Beroep ingesteld op 4 september 2019 – Europese Commissie / Koninkrijk Spanje

(Zaak C-658/19)

Procestaal: Spaans

Partijen

Verzoekende partij: Europese Commissie (vertegenwoordigers: D. Nardi, G. von Rintelen en S. Pardo Quintillán, gemachtigden)

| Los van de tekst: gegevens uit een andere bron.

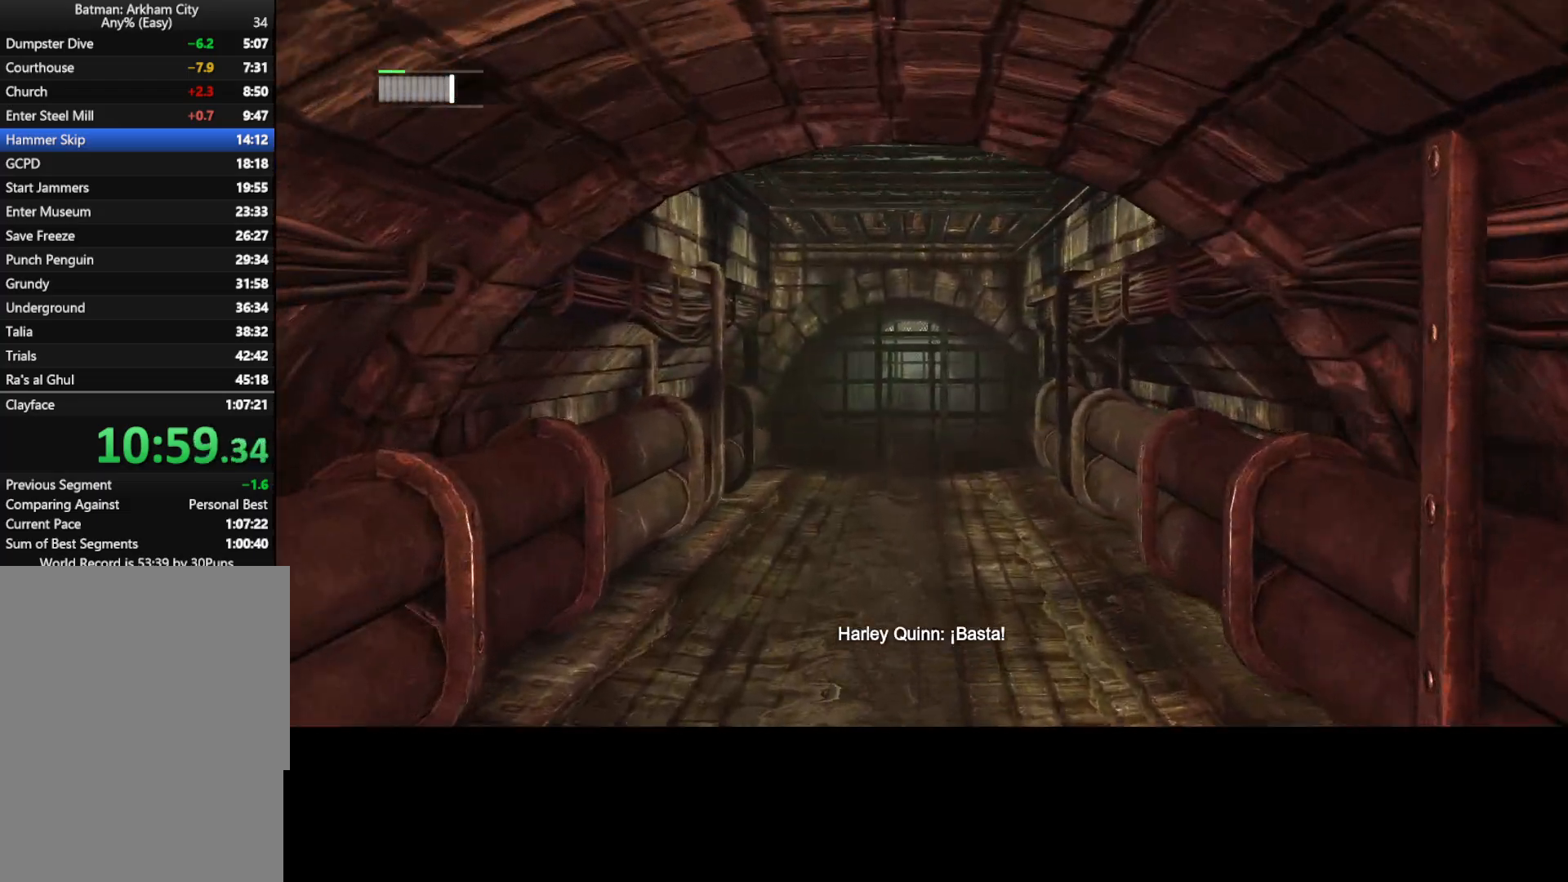
{"keys": ["ctrl", "w"], "mouse": [], "mouse_move": "still", "events": []}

Verwerende partij: Koninkrijk Spanje

Conclusies

vaststellen dat het Koninkrijk Spanje, door niet uiterlijk op 6 mei 2008 de wettelijke en bestuursrechtelijke bepalingen vast te stellen die noodzakelijk zijn om te voldoen aan artikel 63, lid 1, van richtlijn (EU) 2016/680/EG van het Europees Parlement en de Raad van 27 april 2016 betreffende de bescherming van natuurlijke personen in verband met de verwerking van persoonsgegevens door bevoegde autoriteiten met het oog op de voorkoming, het onderzoek, de opsporing en de vervolging van strafbare feiten of de tenuitvoerlegging van straffen, en betreffende het vrije verkeer van die gegevens en tot intrekking van kaderbesluit 2008/977/JBZ van de Raad1 , de krachtens artikel 63, lid 1, van deze richtlijn op hem rustende verplichtingen niet is nagekomen;

het Koninkrijk Spanje overeenkomstig artikel 260, lid 3, VWEU een dwangsom opleggen van 89 548,20 EUR per dag – te betalen op een door de Commissie aan te geven rekening – vanaf de datum van de uitspraak van het arrest waarbij wordt vastgesteld dat de verplichting om de bepalingen vast te stellen die nodig zijn om te voldoen aan richtlijn (EU) 2016/680, of in elk geval de verplichting om deze bepalingen aan de Commissie mee te delen, niet is nagekomen;

het Koninkrijk Spanje overeenkomstig artikel 260, lid 3, VWEU veroordelen tot betaling – op een door de Commissie aan te geven rekening – van een forfaitaire som die overeenstemt met een dagtarief van 21 321,00 EUR, vermenigvuldigd met het aantal dagen dat de inbreuk voortduurt, wanneer dit bedrag het minimumbedrag van 5 290 000 EUR overschrijdt;

Het Koninkrijk Spanje verwijzen in de kosten.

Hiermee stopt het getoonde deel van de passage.